◆ THE DATA
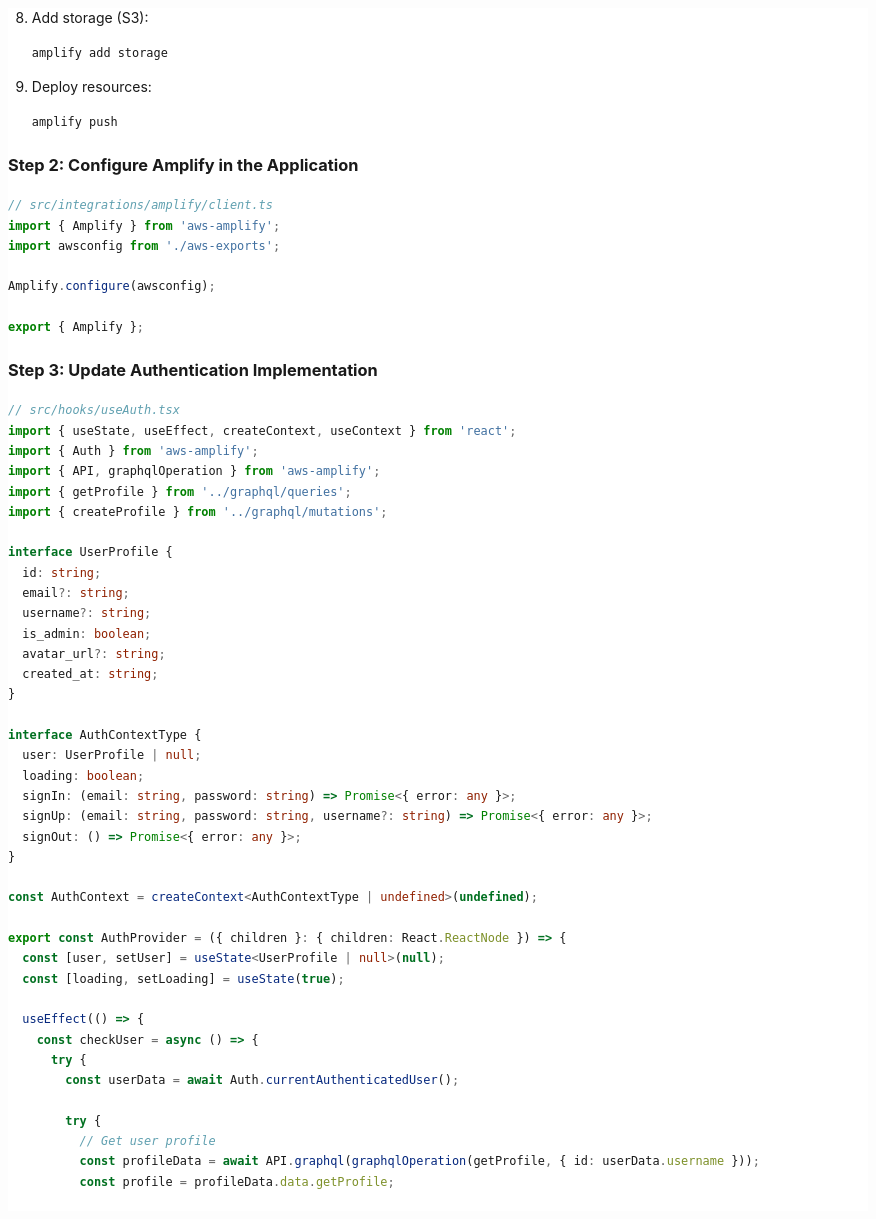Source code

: 8. Add storage (S3):
   ```bash
   amplify add storage
   ```

9. Deploy resources:
   ```bash
   amplify push
   ```

### Step 2: Configure Amplify in the Application

```typescript
// src/integrations/amplify/client.ts
import { Amplify } from 'aws-amplify';
import awsconfig from './aws-exports';

Amplify.configure(awsconfig);

export { Amplify };
```

### Step 3: Update Authentication Implementation

```typescript
// src/hooks/useAuth.tsx
import { useState, useEffect, createContext, useContext } from 'react';
import { Auth } from 'aws-amplify';
import { API, graphqlOperation } from 'aws-amplify';
import { getProfile } from '../graphql/queries';
import { createProfile } from '../graphql/mutations';

interface UserProfile {
  id: string;
  email?: string;
  username?: string;
  is_admin: boolean;
  avatar_url?: string;
  created_at: string;
}

interface AuthContextType {
  user: UserProfile | null;
  loading: boolean;
  signIn: (email: string, password: string) => Promise<{ error: any }>;
  signUp: (email: string, password: string, username?: string) => Promise<{ error: any }>;
  signOut: () => Promise<{ error: any }>;
}

const AuthContext = createContext<AuthContextType | undefined>(undefined);

export const AuthProvider = ({ children }: { children: React.ReactNode }) => {
  const [user, setUser] = useState<UserProfile | null>(null);
  const [loading, setLoading] = useState(true);

  useEffect(() => {
    const checkUser = async () => {
      try {
        const userData = await Auth.currentAuthenticatedUser();
        
        try {
          // Get user profile
          const profileData = await API.graphql(graphqlOperation(getProfile, { id: userData.username }));
          const profile = profileData.data.getProfile;
          
```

◆ AIM OF THE EXERCISE
Images stay out, but the rest of the data above must be repeated exactly.

◆ EXERCISE ANSWER
Source code

: 8. Add storage (S3):
   ```bash
   amplify add storage
   ```

9. Deploy resources:
   ```bash
   amplify push
   ```

### Step 2: Configure Amplify in the Application

```typescript
// src/integrations/amplify/client.ts
import { Amplify } from 'aws-amplify';
import awsconfig from './aws-exports';

Amplify.configure(awsconfig);

export { Amplify };
```

### Step 3: Update Authentication Implementation

```typescript
// src/hooks/useAuth.tsx
import { useState, useEffect, createContext, useContext } from 'react';
import { Auth } from 'aws-amplify';
import { API, graphqlOperation } from 'aws-amplify';
import { getProfile } from '../graphql/queries';
import { createProfile } from '../graphql/mutations';

interface UserProfile {
  id: string;
  email?: string;
  username?: string;
  is_admin: boolean;
  avatar_url?: string;
  created_at: string;
}

interface AuthContextType {
  user: UserProfile | null;
  loading: boolean;
  signIn: (email: string, password: string) => Promise<{ error: any }>;
  signUp: (email: string, password: string, username?: string) => Promise<{ error: any }>;
  signOut: () => Promise<{ error: any }>;
}

const AuthContext = createContext<AuthContextType | undefined>(undefined);

export const AuthProvider = ({ children }: { children: React.ReactNode }) => {
  const [user, setUser] = useState<UserProfile | null>(null);
  const [loading, setLoading] = useState(true);

  useEffect(() => {
    const checkUser = async () => {
      try {
        const userData = await Auth.currentAuthenticatedUser();
        
        try {
          // Get user profile
          const profileData = await API.graphql(graphqlOperation(getProfile, { id: userData.username }));
          const profile = profileData.data.getProfile;
          
```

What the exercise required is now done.